APPLY WHAT YOU READ:
[1] Read the article on business reactions to the IMF agreement below, then say whether each statement agrees with it. Answer yes or no for each, and quote the exact words from the article that decide it.
(a) The FPCCI president backed the proposed 40pc tax on banks' windfall profits for 2021 and 2022.
(b) The interbank market showed the rupee gaining value over the last 17 sessions.
(c) Mian Zahid Hussain described the IMF loan as a long-term solution.
[2] Retype a part of the article on business reactions to the IMF agreement word for word, starting at "The burden of" and ending at "economy remains undocumented.".

___ PASSAGE SHOWN

KARACHI: Extending a cautious welcome to the Staff-Level Agreement, the business community believes that the time has come to generate more resources to boost trade and industry instead of approaching the International Monetary Fund (IMF) again in April next year.
Federation of Pakistan Chambers of Commerce and Industry (FPCCI) President Irfan Iqbal Sheikh said the business community stood by the government to surpass its revenue generation target despite all odds — and, above all, the unbearable cost of doing business in the wake of higher electricity, gas and petroleum prices.
He, nonetheless, reiterated FPCCI’s stance that Pakistan must embark on a tangible, pragmatic and business-friendly plan to get rid of the IMF and its unnecessary and ruthless conditionality which evaporates any possibility of business and economic growth.
Pakistan can generate more resources by boosting trade and industry than knocking at the doors of the IMF again in April 2024 after the completion of the ongoing 9-month $3bn Stand-By Agreement in March 2024.
He questioned why the economic team of the government has still not been able to secure other sources of cheaper external financing from multilateral sources and international financial institutions (IFIs) like the World Bank, International Finance Corporation (IFC), Asian Development Bank (ADB)and Islamic Development Bank (IDB).
Due to the lack of institutional arrangements with IFIs, Pakistan will continue to rely on bilateral loans from friendly countries to complete the current IMF programme – while the country’s preference should have been investment, trade and industrial collaboration with friendly countries, he added.
He urged the government to tighten its regulatory oversight now over the speculative trading of dollars by commercial banks as the interbank market has shown depreciation of rupee over the last 17 sessions consecutively.
He supported the proposed 40pc tax on the windfall profits of the commercial banks for 2021 and 2022.
Pakistan Business Council CEO Ehsan Malik said in interactions with the IMF the council has consistently advocated equitable distribution of tax, energy and other targets that the fund imposes.
“PBC maintains that the front-loaded targets such as tax revenue or energy tariffs that it sets address the symptoms and not the cause of Pakistan’s problems which are weak political will and poor capacity of the FBR to broaden the tax base as well, theft, transmission and distribution inefficiencies of the energy sector,” said Mr Ehsan.
The burden of IMF’s measures falls unfairly on the formal sector and creates a greater incentive to evade by the informal sector, he remarked.
All Karachi Industrial Alliance chairman Mian Zahid Hussain said that the IMF loan was a short-term option to save the country from bankruptcy, while the poor and the middle class are forced to bear the entire burden of the IMF conditions as a large portion of the economy remains undocumented.
He said the country’s taxation system is flawed and the share of direct taxes is very low. Nobles and feudal lords are not burdened by the strict conditions of the IMF. Non-filers, non-taxpayers, or nominal tax-paying sectors also escaped the effects of strict conditions and only taxpayer sectors have faced the problem, he said.

______
___ GIVEN RECORDS

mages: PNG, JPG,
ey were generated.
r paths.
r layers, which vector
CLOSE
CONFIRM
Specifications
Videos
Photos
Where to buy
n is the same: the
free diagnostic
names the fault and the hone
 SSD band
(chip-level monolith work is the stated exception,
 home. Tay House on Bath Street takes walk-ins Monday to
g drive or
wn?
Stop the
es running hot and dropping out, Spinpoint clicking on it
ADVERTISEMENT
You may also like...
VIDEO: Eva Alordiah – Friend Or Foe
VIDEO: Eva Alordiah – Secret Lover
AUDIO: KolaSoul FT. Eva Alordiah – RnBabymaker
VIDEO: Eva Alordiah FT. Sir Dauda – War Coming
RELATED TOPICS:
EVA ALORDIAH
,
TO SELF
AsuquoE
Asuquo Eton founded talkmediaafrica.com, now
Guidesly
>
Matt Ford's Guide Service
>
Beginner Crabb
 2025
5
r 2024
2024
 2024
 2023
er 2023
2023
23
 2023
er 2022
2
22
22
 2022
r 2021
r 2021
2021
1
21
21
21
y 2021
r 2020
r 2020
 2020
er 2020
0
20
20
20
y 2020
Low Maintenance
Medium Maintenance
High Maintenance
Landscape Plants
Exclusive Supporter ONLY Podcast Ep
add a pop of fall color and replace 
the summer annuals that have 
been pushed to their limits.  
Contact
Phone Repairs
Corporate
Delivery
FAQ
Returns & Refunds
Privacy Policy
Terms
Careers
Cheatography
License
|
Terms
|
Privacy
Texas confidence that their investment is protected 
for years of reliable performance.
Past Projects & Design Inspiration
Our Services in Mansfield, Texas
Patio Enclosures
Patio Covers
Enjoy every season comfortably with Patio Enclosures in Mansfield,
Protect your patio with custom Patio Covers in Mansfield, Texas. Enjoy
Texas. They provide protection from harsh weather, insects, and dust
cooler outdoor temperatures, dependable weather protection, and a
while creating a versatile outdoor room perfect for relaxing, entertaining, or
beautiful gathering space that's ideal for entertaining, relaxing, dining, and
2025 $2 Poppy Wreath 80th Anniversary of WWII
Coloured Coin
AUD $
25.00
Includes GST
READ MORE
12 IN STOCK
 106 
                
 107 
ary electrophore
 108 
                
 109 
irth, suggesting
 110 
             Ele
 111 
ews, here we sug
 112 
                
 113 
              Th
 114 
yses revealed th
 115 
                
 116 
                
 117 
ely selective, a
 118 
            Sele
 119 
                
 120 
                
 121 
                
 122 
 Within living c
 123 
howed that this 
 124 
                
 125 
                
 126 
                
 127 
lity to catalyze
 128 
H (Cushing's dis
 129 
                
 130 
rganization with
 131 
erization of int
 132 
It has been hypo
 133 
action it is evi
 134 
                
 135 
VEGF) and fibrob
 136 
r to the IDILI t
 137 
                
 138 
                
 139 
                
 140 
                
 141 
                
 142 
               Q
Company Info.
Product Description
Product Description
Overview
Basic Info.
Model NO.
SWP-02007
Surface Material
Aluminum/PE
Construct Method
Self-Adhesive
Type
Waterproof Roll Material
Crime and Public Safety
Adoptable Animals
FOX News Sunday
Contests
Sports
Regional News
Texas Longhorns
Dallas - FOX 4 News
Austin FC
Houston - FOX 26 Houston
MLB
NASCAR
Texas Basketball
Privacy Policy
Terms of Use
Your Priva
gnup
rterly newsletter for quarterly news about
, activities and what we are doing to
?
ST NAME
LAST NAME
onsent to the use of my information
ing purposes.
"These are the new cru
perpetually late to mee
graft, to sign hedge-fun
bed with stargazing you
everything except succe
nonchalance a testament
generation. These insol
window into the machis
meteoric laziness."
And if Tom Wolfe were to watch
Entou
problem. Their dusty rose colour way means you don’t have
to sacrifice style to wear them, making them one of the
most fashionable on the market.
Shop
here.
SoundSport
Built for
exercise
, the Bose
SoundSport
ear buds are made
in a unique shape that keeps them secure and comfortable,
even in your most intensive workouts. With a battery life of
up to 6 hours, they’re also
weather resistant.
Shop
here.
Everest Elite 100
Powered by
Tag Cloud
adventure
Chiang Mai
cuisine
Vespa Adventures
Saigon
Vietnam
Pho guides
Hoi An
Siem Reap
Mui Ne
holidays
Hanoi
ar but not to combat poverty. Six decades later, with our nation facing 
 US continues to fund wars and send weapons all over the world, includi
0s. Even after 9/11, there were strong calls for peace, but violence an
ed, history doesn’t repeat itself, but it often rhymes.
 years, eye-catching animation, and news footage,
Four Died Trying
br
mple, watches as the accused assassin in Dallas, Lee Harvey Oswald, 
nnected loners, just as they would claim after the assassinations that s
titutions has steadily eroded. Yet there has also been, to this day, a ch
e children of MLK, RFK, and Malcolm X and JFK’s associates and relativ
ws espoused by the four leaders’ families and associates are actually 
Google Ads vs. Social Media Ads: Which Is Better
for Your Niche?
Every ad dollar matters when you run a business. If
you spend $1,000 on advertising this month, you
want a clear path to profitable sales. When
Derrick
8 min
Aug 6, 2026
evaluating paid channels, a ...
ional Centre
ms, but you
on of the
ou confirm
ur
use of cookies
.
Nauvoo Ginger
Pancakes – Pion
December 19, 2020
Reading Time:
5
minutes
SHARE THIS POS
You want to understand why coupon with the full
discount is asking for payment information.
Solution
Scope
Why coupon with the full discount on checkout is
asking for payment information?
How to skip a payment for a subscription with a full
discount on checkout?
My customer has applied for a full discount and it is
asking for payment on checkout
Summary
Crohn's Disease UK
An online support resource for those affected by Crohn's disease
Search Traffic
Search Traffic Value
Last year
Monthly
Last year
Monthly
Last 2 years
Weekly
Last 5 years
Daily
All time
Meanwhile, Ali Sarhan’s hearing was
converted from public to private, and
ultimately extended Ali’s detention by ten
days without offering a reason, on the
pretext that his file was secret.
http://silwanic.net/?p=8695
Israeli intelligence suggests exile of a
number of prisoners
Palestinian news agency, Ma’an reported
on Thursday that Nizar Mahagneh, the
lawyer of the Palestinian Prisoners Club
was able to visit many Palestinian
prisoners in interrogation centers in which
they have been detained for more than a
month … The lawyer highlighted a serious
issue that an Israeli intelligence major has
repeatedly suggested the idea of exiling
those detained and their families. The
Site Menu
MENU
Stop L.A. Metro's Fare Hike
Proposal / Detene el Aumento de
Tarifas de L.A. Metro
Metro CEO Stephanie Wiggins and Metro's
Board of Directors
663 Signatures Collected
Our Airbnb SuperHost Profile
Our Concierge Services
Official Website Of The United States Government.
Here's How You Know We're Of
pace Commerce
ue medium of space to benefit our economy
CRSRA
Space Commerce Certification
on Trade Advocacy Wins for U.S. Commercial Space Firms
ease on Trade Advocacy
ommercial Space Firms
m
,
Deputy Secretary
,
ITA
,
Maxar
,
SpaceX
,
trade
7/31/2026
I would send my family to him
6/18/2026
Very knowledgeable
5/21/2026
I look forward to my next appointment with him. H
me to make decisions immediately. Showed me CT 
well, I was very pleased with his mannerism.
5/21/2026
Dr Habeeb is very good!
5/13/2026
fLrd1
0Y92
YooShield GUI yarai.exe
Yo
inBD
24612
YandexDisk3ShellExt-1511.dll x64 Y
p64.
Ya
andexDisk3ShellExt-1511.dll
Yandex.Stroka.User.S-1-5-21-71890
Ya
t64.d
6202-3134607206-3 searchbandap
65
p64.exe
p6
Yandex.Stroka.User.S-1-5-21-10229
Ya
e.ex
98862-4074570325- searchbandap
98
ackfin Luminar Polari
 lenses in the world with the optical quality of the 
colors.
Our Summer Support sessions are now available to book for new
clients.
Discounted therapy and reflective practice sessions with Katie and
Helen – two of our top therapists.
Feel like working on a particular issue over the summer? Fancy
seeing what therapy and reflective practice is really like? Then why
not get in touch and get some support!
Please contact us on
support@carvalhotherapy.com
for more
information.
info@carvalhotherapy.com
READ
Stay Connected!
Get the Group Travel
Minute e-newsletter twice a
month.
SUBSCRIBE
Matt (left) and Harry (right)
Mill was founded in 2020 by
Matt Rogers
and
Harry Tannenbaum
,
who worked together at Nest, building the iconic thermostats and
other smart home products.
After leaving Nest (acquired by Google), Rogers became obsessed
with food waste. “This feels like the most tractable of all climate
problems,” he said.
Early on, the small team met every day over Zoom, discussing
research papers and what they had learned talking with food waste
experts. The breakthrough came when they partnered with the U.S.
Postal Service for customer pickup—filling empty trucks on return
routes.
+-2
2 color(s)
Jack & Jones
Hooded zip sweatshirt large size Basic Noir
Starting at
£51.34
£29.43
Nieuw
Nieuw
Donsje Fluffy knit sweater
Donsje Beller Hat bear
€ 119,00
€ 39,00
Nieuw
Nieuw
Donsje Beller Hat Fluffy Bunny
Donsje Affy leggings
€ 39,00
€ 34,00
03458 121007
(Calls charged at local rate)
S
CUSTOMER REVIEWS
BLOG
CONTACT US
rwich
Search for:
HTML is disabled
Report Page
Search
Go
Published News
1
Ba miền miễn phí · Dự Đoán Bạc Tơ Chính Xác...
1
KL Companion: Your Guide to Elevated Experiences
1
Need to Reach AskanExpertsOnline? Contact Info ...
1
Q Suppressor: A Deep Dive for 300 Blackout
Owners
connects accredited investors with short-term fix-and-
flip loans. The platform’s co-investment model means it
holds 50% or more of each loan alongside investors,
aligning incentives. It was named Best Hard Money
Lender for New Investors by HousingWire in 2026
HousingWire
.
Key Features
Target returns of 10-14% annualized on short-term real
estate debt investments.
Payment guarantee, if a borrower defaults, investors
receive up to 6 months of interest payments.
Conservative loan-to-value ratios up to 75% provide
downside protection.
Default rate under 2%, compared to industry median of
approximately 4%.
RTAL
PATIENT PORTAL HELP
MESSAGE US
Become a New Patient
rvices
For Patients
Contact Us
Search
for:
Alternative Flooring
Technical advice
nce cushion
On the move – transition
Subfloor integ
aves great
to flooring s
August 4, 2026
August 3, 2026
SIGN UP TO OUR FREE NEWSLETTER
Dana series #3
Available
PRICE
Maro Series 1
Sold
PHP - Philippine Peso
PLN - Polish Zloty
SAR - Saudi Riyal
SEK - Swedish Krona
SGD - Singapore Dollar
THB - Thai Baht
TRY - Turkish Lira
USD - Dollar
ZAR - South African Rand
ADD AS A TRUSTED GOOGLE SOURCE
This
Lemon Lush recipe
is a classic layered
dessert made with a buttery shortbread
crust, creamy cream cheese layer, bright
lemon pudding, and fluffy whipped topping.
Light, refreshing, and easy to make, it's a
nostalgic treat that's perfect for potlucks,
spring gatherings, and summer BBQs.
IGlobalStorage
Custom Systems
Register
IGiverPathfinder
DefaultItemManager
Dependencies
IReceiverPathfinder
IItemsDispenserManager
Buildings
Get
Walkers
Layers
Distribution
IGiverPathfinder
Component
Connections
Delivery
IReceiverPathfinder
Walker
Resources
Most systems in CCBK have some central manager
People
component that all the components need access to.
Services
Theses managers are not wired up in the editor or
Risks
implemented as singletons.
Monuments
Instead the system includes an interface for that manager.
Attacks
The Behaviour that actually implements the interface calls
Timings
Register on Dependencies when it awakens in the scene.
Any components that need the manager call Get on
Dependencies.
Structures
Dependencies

______

SOLUTIONS FOR EACH TASK:
[1]
(a) Yes: "He supported the proposed 40pc tax on the windfall profits of the commercial banks for 2021 and 2022."
(b) No: "the interbank market has shown depreciation of rupee over the last 17 sessions consecutively"
(c) No: "the IMF loan was a short-term option to save the country from bankruptcy"

[2]
The burden of IMF’s measures falls unfairly on the formal sector and creates a greater incentive to evade by the informal sector, he remarked.
All Karachi Industrial Alliance chairman Mian Zahid Hussain said that the IMF loan was a short-term option to save the country from bankruptcy, while the poor and the middle class are forced to bear the entire burden of the IMF conditions as a large portion of the economy remains undocumented.